[EDITOR'S NOTE: This case is unpublished as indicated by the issuing court.]MEMORANDUM OF DECISION ON MOTION TO INTERVENE The plaintiff brings this action against one Robert Abrams, Trustee and against United Truck leasing Corp. for personal injuries allegedly sustained on June 23, 1994. Process was served on May 24, 1996.
The employer of the plaintiff, described in this motion as Rollins Leasing Corp., filed an intervening complaint, a memorandum in support of its Motion for Leave to Intervene and a document captioned Intervention by Rollins Leasing Corp., all of which were filed on October 31, 1996. The plaintiff objects to the intervention by Rollins Leasing Corp. The plaintiff claims that it gave notice by certified mail to the name "Rollins Truck Leasing" on June 20, 1996, and attaches copies of the certified mail sent to that name. The plaintiff claims that because the requesting intervening employer Rollins Leasing Corp. did not intervene within thirty days of that letter to the name "Rollins Truck Leasing" the employer Rollins Leasing Corp. is barred from intervention by virtue of failure to intervene within the thirty days after notification provisions of General Statutes § 31-293.
General Statutes § 31-293 provides, in pertinent part: "If either the employee or the employer brings an action against the third person, he shall immediately notify the other . . ." The plaintiff employee does not contend, in its CT Page 1236 opposition to this motion, that the proposed intervenor Rollins Leasing Corporation is not the employer of the plaintiff employee. Nor does he contend that the name "Rollins Truck Leasing" to whom he sent the letter is the employer.
"The legislature is supreme in the area of legislation, and the courts must apply statutory enactments according to their plain terms." Winslow v. Lewis-Shepard, Inc.,216 Conn. 533, 540 (1990). The notice sent to the name "Rollins Truck Leasing" does not comply with the statute. It was not notice directed to the employer Rollins Leasing Corporation.

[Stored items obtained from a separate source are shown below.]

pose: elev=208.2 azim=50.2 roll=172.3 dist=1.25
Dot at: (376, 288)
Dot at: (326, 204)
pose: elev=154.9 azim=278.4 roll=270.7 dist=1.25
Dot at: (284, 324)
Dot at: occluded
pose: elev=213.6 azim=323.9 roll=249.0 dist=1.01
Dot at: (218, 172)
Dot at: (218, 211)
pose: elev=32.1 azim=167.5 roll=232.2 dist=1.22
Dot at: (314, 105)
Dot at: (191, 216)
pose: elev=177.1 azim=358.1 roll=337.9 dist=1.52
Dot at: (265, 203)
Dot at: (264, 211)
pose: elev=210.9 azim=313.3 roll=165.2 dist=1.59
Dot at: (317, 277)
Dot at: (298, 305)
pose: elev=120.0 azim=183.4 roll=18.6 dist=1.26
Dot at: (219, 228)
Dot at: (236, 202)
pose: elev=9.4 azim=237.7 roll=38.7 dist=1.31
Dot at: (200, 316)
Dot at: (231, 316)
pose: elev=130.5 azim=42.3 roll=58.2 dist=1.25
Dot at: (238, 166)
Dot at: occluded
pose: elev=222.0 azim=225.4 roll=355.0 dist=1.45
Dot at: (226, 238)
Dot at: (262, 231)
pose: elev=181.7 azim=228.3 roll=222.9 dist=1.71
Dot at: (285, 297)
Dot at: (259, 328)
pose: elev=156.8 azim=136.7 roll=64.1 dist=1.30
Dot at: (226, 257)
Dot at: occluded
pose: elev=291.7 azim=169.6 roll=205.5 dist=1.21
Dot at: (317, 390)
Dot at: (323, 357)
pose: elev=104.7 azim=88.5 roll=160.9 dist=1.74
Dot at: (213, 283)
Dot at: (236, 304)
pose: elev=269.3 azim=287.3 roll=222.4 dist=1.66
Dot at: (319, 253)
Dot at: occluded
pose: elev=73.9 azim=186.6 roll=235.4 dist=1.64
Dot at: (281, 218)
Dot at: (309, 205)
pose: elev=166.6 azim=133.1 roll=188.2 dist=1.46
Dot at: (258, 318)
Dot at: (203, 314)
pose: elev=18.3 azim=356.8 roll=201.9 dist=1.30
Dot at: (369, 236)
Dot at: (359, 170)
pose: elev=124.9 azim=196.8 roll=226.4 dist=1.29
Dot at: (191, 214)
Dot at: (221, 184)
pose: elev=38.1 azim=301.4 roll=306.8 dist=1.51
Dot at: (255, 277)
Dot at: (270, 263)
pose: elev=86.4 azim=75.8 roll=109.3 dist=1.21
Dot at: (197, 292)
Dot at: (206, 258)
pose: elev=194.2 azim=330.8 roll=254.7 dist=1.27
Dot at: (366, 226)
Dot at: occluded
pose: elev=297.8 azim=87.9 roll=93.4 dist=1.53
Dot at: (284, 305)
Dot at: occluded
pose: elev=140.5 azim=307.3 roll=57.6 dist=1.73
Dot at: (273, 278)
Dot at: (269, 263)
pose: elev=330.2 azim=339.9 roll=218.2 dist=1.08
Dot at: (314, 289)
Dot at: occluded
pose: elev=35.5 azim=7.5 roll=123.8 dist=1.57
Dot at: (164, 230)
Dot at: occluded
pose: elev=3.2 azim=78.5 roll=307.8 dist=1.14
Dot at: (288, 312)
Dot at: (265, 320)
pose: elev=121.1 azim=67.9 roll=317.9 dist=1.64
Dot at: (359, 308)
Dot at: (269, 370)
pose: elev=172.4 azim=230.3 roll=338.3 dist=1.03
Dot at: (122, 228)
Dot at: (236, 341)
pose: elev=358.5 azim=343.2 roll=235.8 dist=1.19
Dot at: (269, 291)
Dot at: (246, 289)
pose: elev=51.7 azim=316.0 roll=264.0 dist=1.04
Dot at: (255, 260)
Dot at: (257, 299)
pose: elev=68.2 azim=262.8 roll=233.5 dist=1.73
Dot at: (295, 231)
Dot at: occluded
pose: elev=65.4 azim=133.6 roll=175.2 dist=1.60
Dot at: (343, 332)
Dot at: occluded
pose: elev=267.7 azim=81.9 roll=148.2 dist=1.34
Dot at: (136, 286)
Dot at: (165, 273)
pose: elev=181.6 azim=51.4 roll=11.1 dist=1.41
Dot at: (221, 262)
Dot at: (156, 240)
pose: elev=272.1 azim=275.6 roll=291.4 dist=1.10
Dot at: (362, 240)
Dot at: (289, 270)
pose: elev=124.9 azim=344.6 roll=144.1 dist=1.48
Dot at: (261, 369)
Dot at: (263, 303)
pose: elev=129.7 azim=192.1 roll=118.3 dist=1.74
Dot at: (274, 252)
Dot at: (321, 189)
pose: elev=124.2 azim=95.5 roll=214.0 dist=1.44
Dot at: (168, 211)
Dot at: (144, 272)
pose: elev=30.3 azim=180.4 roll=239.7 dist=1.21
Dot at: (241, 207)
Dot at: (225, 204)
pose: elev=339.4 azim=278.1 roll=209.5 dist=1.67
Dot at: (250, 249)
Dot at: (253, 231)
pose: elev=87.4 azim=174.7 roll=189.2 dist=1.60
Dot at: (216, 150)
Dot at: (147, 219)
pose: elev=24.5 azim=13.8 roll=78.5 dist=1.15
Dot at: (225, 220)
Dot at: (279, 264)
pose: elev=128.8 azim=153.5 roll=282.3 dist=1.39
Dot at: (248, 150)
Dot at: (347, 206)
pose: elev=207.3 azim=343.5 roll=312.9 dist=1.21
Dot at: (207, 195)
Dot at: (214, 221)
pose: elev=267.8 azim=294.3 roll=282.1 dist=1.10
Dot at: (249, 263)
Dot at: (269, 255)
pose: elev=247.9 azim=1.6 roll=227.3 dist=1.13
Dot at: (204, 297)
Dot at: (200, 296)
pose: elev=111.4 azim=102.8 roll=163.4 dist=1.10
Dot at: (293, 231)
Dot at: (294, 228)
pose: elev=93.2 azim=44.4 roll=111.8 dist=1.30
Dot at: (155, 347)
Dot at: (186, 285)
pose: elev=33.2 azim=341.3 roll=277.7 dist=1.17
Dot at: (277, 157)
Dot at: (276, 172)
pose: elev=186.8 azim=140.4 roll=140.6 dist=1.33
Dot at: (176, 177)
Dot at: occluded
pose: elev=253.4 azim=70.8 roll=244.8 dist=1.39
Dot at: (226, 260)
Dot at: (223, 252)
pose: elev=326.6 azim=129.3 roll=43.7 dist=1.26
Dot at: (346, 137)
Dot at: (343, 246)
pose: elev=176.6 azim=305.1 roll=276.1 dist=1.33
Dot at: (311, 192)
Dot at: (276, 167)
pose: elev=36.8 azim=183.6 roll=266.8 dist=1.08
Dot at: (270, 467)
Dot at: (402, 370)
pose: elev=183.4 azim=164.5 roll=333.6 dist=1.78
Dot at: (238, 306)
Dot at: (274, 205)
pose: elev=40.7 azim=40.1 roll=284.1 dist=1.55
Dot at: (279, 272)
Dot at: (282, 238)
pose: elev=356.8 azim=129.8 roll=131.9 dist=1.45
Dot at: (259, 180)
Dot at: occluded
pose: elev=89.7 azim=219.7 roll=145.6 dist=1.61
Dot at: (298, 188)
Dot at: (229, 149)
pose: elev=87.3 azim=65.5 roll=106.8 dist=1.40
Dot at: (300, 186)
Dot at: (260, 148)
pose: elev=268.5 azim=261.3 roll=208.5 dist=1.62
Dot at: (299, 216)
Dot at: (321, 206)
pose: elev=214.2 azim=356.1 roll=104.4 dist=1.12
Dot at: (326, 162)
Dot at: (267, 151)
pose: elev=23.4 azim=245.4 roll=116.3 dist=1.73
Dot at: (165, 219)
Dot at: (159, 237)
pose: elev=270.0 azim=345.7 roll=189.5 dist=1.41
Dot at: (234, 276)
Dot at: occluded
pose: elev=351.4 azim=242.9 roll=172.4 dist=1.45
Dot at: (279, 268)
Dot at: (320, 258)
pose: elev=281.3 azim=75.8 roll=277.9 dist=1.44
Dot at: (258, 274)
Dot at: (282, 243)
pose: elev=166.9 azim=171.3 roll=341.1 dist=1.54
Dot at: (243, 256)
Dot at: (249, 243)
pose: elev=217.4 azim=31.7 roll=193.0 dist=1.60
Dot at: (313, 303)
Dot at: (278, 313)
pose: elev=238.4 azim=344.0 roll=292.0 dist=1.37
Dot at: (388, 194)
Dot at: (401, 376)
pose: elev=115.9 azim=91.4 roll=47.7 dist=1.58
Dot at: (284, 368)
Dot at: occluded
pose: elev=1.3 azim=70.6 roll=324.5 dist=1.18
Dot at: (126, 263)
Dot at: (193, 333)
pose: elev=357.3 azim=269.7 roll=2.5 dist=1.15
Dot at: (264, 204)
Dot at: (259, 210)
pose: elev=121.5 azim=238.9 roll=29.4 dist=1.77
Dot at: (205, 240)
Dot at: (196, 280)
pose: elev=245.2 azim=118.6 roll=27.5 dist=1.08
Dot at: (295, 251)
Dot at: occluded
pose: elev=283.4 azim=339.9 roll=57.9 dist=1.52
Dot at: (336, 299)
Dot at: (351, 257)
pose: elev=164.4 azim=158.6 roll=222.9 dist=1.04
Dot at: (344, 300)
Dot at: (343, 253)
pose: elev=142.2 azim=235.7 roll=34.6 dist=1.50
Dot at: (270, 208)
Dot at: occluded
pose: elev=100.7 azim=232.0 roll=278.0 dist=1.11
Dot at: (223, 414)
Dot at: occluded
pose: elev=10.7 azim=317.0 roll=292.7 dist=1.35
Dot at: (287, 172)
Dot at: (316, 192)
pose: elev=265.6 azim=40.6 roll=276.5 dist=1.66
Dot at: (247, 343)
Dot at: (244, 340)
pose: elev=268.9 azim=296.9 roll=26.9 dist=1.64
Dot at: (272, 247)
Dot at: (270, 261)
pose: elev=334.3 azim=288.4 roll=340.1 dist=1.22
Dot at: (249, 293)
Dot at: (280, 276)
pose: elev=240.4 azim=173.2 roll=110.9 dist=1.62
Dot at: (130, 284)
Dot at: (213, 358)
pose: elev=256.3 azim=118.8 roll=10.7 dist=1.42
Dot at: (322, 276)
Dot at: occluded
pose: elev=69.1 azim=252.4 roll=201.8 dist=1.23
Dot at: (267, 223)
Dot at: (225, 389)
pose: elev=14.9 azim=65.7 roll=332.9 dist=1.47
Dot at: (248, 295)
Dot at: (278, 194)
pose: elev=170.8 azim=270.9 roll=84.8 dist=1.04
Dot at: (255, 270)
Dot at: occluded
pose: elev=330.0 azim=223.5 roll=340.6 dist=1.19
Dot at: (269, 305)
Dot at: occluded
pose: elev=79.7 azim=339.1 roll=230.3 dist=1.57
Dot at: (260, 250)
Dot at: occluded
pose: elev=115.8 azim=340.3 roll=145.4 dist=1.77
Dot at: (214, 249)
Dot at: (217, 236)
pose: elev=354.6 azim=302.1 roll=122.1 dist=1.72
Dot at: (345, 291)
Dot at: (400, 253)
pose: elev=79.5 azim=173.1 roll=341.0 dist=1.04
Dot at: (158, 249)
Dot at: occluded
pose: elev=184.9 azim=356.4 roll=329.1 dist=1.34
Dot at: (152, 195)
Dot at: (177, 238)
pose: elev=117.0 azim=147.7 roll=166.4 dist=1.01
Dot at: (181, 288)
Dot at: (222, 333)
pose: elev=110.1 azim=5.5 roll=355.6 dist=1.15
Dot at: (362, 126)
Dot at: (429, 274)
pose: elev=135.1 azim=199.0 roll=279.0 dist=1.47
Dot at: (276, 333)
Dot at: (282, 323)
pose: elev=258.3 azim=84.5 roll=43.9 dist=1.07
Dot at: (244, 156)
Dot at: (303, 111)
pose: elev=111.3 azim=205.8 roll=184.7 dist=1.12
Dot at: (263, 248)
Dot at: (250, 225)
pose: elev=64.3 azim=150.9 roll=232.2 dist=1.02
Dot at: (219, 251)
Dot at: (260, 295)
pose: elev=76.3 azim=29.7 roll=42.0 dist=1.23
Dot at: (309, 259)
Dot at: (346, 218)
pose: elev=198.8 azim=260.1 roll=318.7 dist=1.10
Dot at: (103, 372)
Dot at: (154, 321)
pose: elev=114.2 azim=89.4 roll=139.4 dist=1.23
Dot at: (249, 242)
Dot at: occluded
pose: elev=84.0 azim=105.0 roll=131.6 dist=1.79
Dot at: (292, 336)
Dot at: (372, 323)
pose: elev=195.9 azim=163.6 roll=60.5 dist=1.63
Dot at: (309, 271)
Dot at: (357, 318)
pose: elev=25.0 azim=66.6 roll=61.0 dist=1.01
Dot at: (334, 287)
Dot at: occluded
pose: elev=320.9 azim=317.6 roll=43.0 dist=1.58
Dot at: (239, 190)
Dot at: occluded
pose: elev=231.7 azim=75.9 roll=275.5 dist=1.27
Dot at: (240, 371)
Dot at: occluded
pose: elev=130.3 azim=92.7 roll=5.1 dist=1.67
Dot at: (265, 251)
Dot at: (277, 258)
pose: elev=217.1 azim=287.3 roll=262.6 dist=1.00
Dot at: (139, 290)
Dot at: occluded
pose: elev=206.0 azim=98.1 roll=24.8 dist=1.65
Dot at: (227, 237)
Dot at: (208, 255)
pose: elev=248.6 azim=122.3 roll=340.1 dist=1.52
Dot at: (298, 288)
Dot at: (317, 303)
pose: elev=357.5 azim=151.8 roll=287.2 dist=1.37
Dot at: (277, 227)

This matter is dealt with specifically by the Supreme Court in the case of Gurliacci v. Mayer, 218 Conn. 531 (1991). "an employer who does not receive notice from an employee concerning the institution of a third party action in accordance with § 31-293 cannot be barred from intervening by the passage of time which this statute prescribes, because until notice is given, the time does not begin to run."Gurliacci v. Mayer, supra, p 578. Even the fact that some person affiliated with the employer may have known of the commencement of the action does not constitute compliance with this notice requirement. Gurliacci v. Mayer, supra, p. 578, 579.
Under circumstances of this nature, the circumstances of the present case, the employer is not required hereafter to await receipt of a proper formal notice from the employee. To hold otherwise would allow a hypothetical employee to forever thwart the employer s intervention by forebearing to ever give notice.
Following the procedure approved by the Supreme Court in these circumstances, the court allows the intervention of the employer, grants the motion to intervene and overrules the plaintiff's objection to intervention by the employer Rollins Leasing Corp. Gurliacci v. Meyer, supra, p. 577, 578.